I have a dataset from 2002-2015 from a fish market next to a floodplain in southern Africa. We collected data on fish species, length and price from 5 randomly selected vendors every two weeks.

The reviewers suggested we use a time series analysis to see if there is a correlation between species abundance and or length and the annual flood cycle. I have the monthly water levels during the period, but I am unsure of how to test for correlation. I think I understand the theory behind autocorrelation but not how to do it. Below is a screenshot of the data from the market (l) and river level (r)

  • $\begingroup$ Can you post an erxcerpt of the data? $\endgroup$ May 16, 2017 at 18:17

1 Answer 1


Notwithstanding that seeing some data would be helpful, simply looking for a correlation in its own right would be erroneous.

When you say "use time series analysis to see if there is a correlation", I am going to assume you would be using Ordinary Least Squares to do so - if indeed you do go down this route you need to ensure that your model is corrected for autocorrelation. Autocorrelation means that the error term of your time series at xt will be correlated with that of xt-1. This violates OLS and will lead to inaccurate results.

Instead, you want to determine whether a potential correlation is actually significant or simply due to chance. Many time trends can be correlated with each other, but that doesn't mean that the correlation is meaningful.

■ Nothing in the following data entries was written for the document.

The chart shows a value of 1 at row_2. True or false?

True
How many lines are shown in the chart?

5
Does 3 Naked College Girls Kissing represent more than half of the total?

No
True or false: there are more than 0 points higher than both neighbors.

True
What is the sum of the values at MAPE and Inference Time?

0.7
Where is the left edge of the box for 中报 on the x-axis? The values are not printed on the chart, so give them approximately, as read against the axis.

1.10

One way of testing for correlation between two time series is using what is called cointegration testing. This allows you to determine whether any correlations are in fact significant or simply due to chance.

A cointegrated pair is one that is non-stationary, but a linear combination of that pair is stationary.

yt - βxt = ut

where xt and yt are a non-stationary and cointegrated pair.

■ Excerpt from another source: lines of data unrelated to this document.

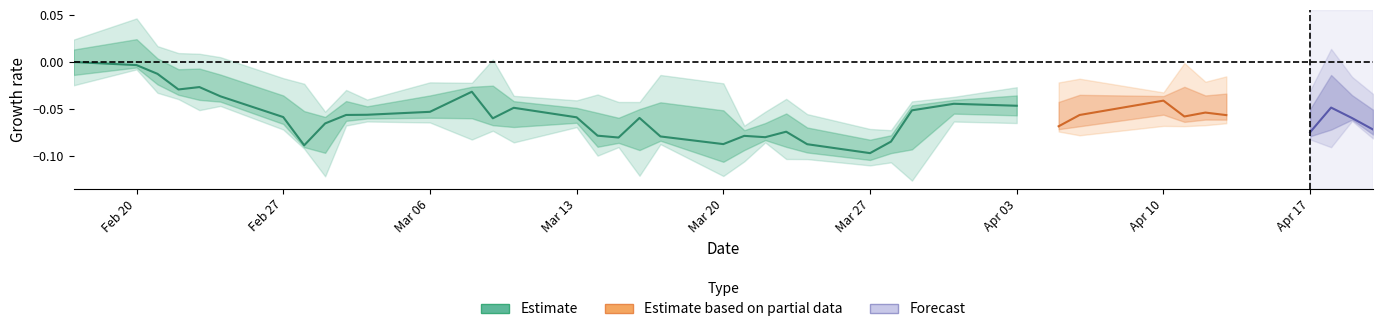

How many interior local peaks (higher than both neighbors) does the data have?

7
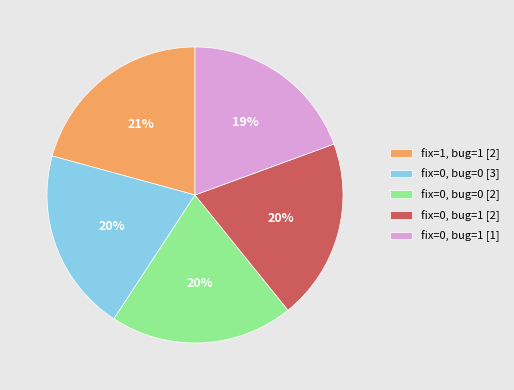

What is the largest slice in the pie chart?

fix=1, bug=1 [2]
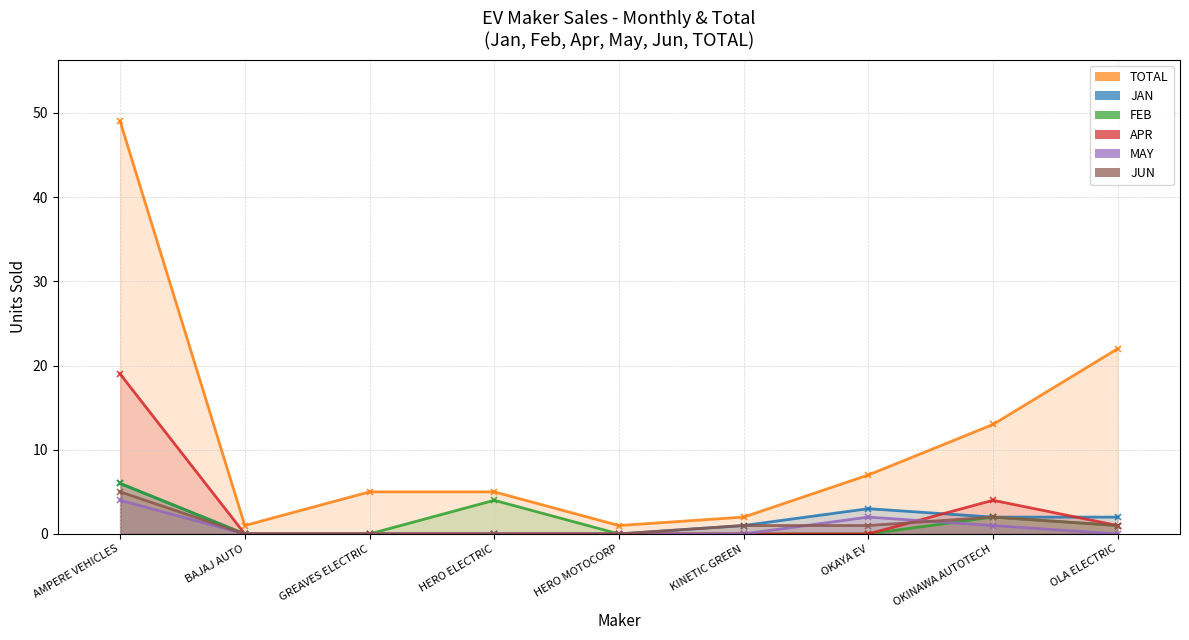

True or false: JUN and JAN intersect in this chart.

False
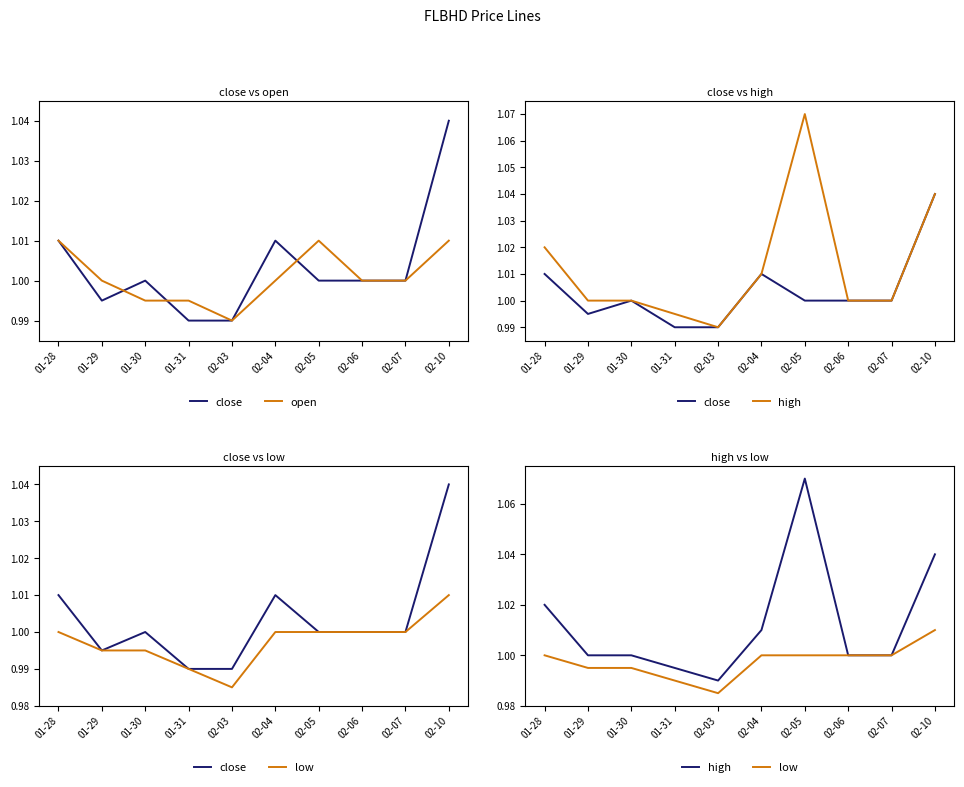

True or false: open has a value of 1.0 at 01-30.

True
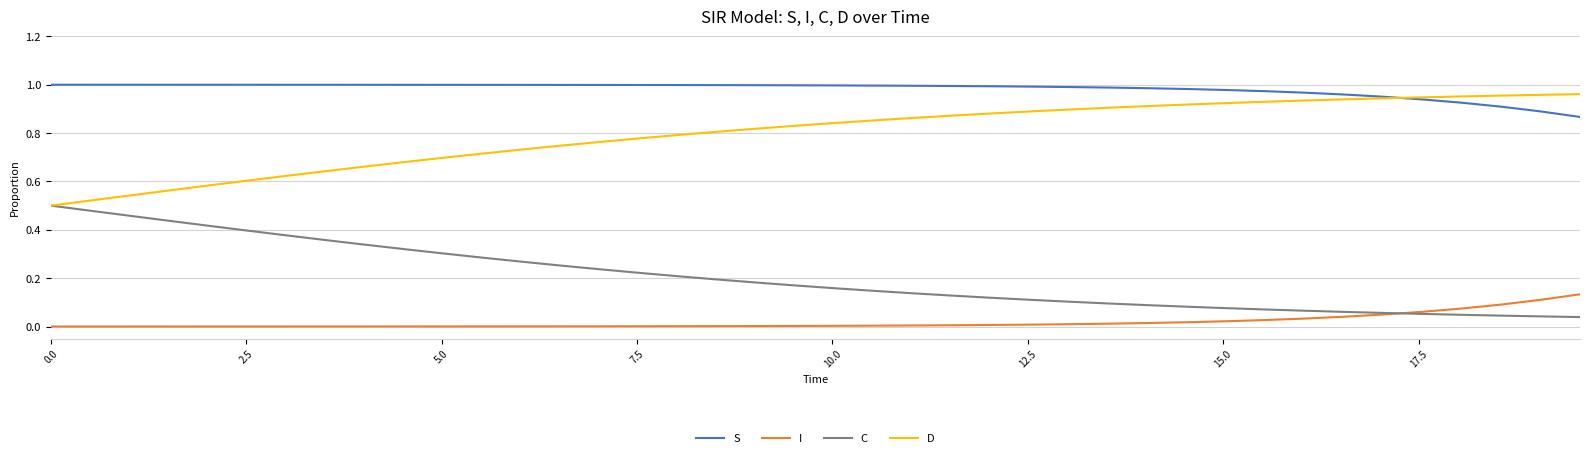

List the series in order of their overall mean, lowest first.

I, C, D, S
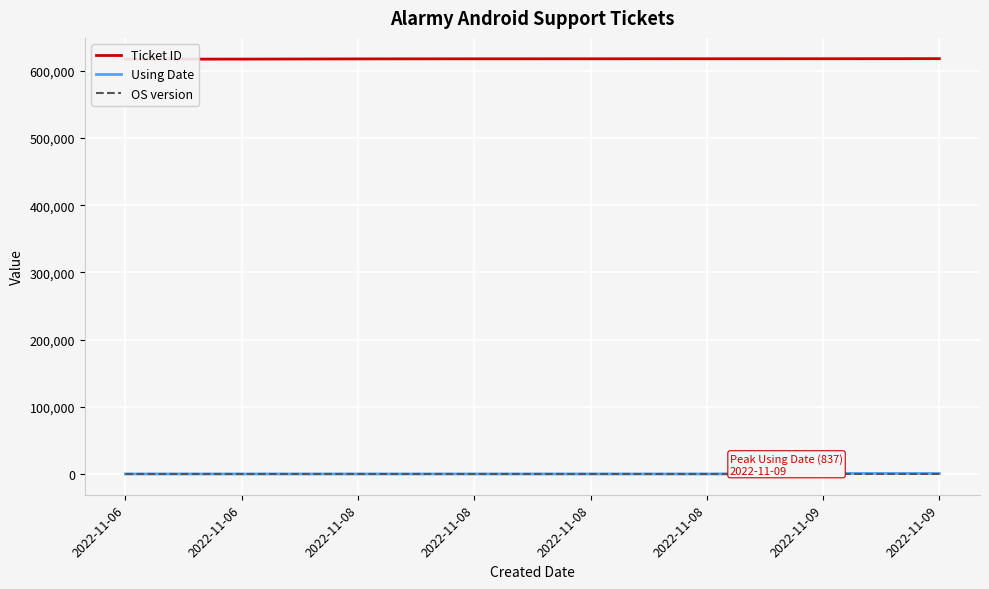

What is the value of the Using Date point at the 7th from the left?

837.0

The Engle-Granger method allows for selection of the α, β, and ρ that best fit the following model:

Y [i] = α + β * X[i] + R[i]

R[i] = ρ * R[i − 1] + ε[i]

ε[i] ∼ N(0, σ2)

If you are using the R software, you could run the Engle-Granger method using the "egcm" library.

For instance:


egcm(length_of_annual_flood_cycle, species_abundance)

If the two series are cointegrated, the correlation is meaningful. If not, the correlation is coincidental.